Each assignment and the final project includes a seven-day grace period after the official deadline. Submissions during the grace period are allowed but will be subject to a score decay policy. Any work not submitted by the end of the grace period will receive a grade of 0. There are no further resit opportunities beyond the retake project for the assignments.

Reading list

The literature will be distributed on Brightspace.

Registration

As a student, you are responsible for enrolling on time through MyStudyMap.

In this short video, you can see step-by-step how to enrol for courses in MyStudyMap.
Extensive information about the operation of MyStudyMap can be found here.

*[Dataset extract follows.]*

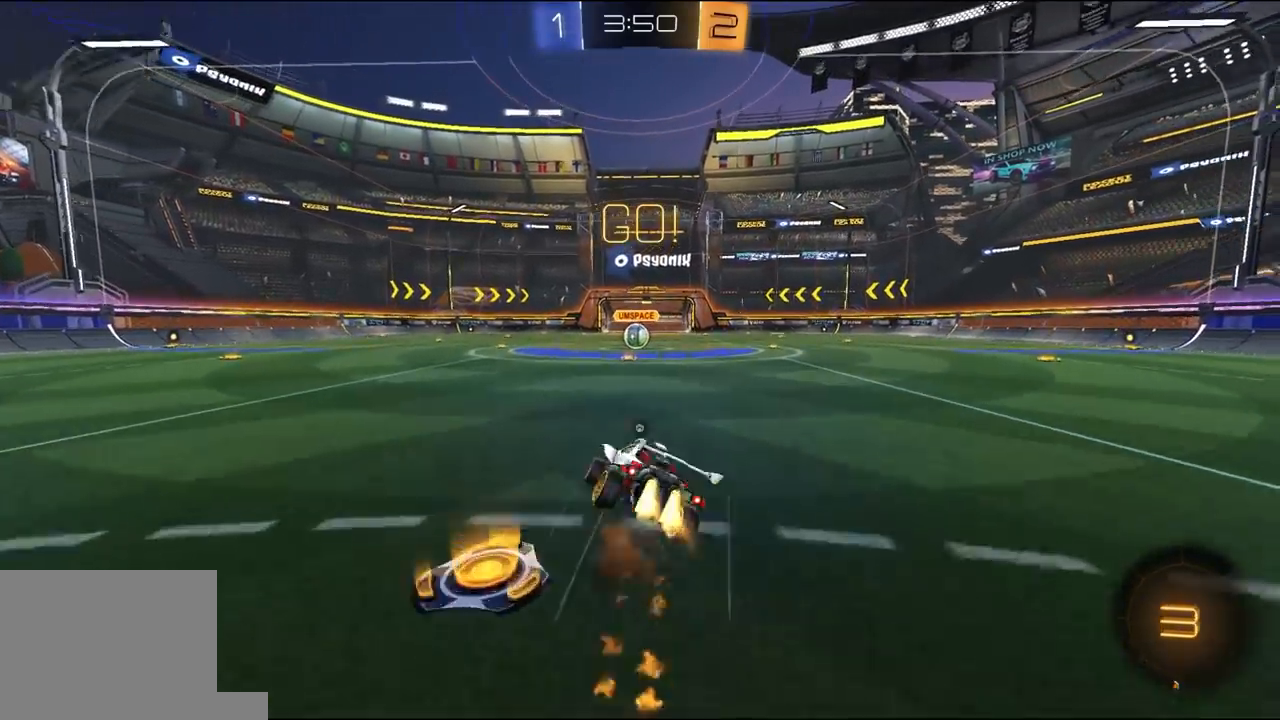
{"buttons": ["R1", "R2", "L3"], "left_stick": "down-right", "right_stick": "center", "events": [[50, "Y", "up"], [117, "Y", "down"], [117, "left_stick", "right"], [217, "Y", "up"], [217, "left_stick", "down-right"], [483, "L1", "up"]]}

There are two enrolment periods per year:

  • Enrolment for the fall opens in July

  • Enrolment for the spring opens in December

See this page for more information about deadlines and enrolling for courses.

Note:

  • It is mandatory to enrol for all activities of a course that you are going to follow.

  • Your enrolment is only complete when you submit your course planning in the ‘Ready for enrolment’ tab by clicking ‘Send’.

Contact

Lecturer: Dr. Z. Ren

Remarks

Due to limited capacity, external students can only register after consultation with the programme coordinator/study adviser mastercs@liacs.leideuniv.nl.

Software
Starting from the 2024/2025 academic year, the Faculty of Science will use the software distribution platform Academic Software. Through this platform, you can access the software needed for specific courses in your studies. For some software, your laptop must meet certain system requirements, which will be specified with the software. It is important to install the software before the start of the course. More information about the laptop requirements can be found on the student website.